Keep the money available in savings.  My husband and I are working Dave Ramsey's Debt Snowball program, so we are trying really hard not do anything that puts us further into debt.  Before we started our debt payoff plan, we did what Dave recommends and saved $1000 for emergencies.  Being that we have 5 pets, 3 of whom are seniors, I decided we'd save a little more.  That money we saved can be used for any emergency, like when our home's foundation tried to collapse last year (grrrr).  

That said, I also have a CareCredit card, just in case.  It would only be used if we didn't have enough money in savings.  Like last year, after I took a lot of money out of savings to pay for the foundation repair (grrrr).  If something had happened to a pet before we rebuilt the savings account, I'd have used the CareCredit card, but I wouldn't have liked it!

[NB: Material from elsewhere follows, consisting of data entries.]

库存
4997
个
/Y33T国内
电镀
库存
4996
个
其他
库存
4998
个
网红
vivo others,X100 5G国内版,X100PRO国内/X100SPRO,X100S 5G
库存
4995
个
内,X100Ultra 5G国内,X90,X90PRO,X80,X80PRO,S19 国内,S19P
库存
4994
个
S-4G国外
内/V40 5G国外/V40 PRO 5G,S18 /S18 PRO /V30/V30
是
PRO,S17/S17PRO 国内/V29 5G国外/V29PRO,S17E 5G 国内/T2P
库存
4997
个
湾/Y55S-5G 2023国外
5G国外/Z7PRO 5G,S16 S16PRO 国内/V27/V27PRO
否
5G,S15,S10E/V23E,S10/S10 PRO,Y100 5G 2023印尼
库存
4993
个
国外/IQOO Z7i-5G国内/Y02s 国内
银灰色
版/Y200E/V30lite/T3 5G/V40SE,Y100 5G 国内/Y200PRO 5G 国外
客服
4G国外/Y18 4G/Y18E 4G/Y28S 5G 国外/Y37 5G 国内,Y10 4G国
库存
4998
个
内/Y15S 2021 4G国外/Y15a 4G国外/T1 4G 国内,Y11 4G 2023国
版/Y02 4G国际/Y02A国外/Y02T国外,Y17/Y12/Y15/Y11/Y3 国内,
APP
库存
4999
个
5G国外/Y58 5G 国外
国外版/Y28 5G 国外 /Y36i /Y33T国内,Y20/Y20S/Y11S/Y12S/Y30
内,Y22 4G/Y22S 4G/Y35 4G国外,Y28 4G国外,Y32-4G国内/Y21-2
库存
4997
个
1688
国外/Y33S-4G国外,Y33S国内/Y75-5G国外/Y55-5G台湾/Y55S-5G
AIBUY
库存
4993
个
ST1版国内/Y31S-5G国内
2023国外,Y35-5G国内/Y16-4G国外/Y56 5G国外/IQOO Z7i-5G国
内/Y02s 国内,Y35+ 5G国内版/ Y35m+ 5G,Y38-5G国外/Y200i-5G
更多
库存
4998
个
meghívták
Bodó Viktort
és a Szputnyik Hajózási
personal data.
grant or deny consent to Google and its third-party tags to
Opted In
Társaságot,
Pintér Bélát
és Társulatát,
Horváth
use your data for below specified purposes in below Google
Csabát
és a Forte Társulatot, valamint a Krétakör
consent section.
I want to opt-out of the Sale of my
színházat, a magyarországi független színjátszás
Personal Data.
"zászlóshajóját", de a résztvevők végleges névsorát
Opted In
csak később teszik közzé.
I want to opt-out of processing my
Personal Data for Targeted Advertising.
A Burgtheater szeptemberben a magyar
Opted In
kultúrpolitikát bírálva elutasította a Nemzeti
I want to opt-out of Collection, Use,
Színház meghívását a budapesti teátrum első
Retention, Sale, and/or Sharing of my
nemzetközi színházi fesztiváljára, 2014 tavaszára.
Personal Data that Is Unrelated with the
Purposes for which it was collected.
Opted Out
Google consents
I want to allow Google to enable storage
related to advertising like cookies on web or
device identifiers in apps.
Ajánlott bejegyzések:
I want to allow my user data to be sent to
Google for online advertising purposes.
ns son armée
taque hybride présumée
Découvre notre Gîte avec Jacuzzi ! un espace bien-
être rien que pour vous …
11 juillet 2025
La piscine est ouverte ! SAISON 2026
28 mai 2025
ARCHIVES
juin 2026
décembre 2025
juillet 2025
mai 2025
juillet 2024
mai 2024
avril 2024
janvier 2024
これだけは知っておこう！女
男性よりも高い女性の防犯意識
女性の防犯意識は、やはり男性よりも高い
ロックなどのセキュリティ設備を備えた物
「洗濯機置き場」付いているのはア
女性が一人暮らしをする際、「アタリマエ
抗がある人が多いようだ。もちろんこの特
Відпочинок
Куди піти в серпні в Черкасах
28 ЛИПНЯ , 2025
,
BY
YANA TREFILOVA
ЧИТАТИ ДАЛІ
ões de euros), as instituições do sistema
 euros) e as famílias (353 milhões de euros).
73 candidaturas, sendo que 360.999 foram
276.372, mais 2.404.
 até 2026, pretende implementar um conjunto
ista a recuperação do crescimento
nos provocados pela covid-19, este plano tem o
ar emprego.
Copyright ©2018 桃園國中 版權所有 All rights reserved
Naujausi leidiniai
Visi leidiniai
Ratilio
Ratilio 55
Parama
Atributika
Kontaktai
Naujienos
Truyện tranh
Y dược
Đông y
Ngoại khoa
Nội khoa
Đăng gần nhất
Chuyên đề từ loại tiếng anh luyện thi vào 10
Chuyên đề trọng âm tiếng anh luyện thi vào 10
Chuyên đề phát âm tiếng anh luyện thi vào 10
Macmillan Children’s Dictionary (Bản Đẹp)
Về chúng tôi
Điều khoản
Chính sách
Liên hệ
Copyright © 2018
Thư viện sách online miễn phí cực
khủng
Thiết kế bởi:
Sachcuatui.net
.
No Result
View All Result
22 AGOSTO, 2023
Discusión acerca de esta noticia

Some people keep a credit card available for their pet's care.  That works too, as long as you keep it empty and use it just for pets.  One of my friends has her pet's credit card frozen in a block of ice in her freezer so she isn't tempted to use it for anything else LOL!  Another has a credit card that gives cash back for most purchases.  She buys her pets' food and such on the credit card and pays it off every month.  When she gets enough cash back, the pets get new toys.  

Some of my clients have pet insurance.  I'm a bit of a cynic but it works for some people.  Keep in mind that most pet insurance works on reimbursement- you have to pay the veterinary hospital up front, then wait for the insurance company to reimburse you.  If you don't have the money up front, your pet won't get the care it needs.  Some insurance companies do pay the veterinary hospital directly and quickly but you need to ask each veterinary hospital if that's something they'll do.  Some won't because pet insurance companies like to weasel out of claims just like human insurance companies, then the hospital doesn't get paid and that sucks for everyone.  Most people pay WAY more for insurance than they will ever get back.  And that is also why so many companies are getting into pet insurance now- it's freaking easy money for them!

If you would like pet insurance, it is best to sign up as soon as you obtain the pet, the younger the better.  That way, there are no pre-existing conditions for which they will not reimburse you.  Certain breeds are much more expensive to cover than others because they are prone to many expensive medical problems- like any pet with a smushed face (brachycephalics).  Some pet insurance companies will not pay for congenital defects like hip or elbow dysplasia, which can be really expensive to treat.  There is a ton of fine print to read and you practically have to be a lawyer to understand it all.  This website has a nice overview of pet insurance and compares different companies: pet insurance review.

If the worst happens and you find yourself in an emergency situation with your pet and not enough money to cover the bills, you can try to borrow money from friends or relatives or even your church, set up a gofundme page (be aware that you may not get the money in time in an emergency situation), or sell something of value.  I have had more than one client sell a vehicle to pay for their pet's care.  Drastic but they really wanted to save their pets and had no other way to pay for the care they needed.  

We hope you'll never have a pet emergency or serious illness but hope is not a good financial plan.  Be prepared and make a stressful situation easier to deal with by having the funds available to pay for your pet's care.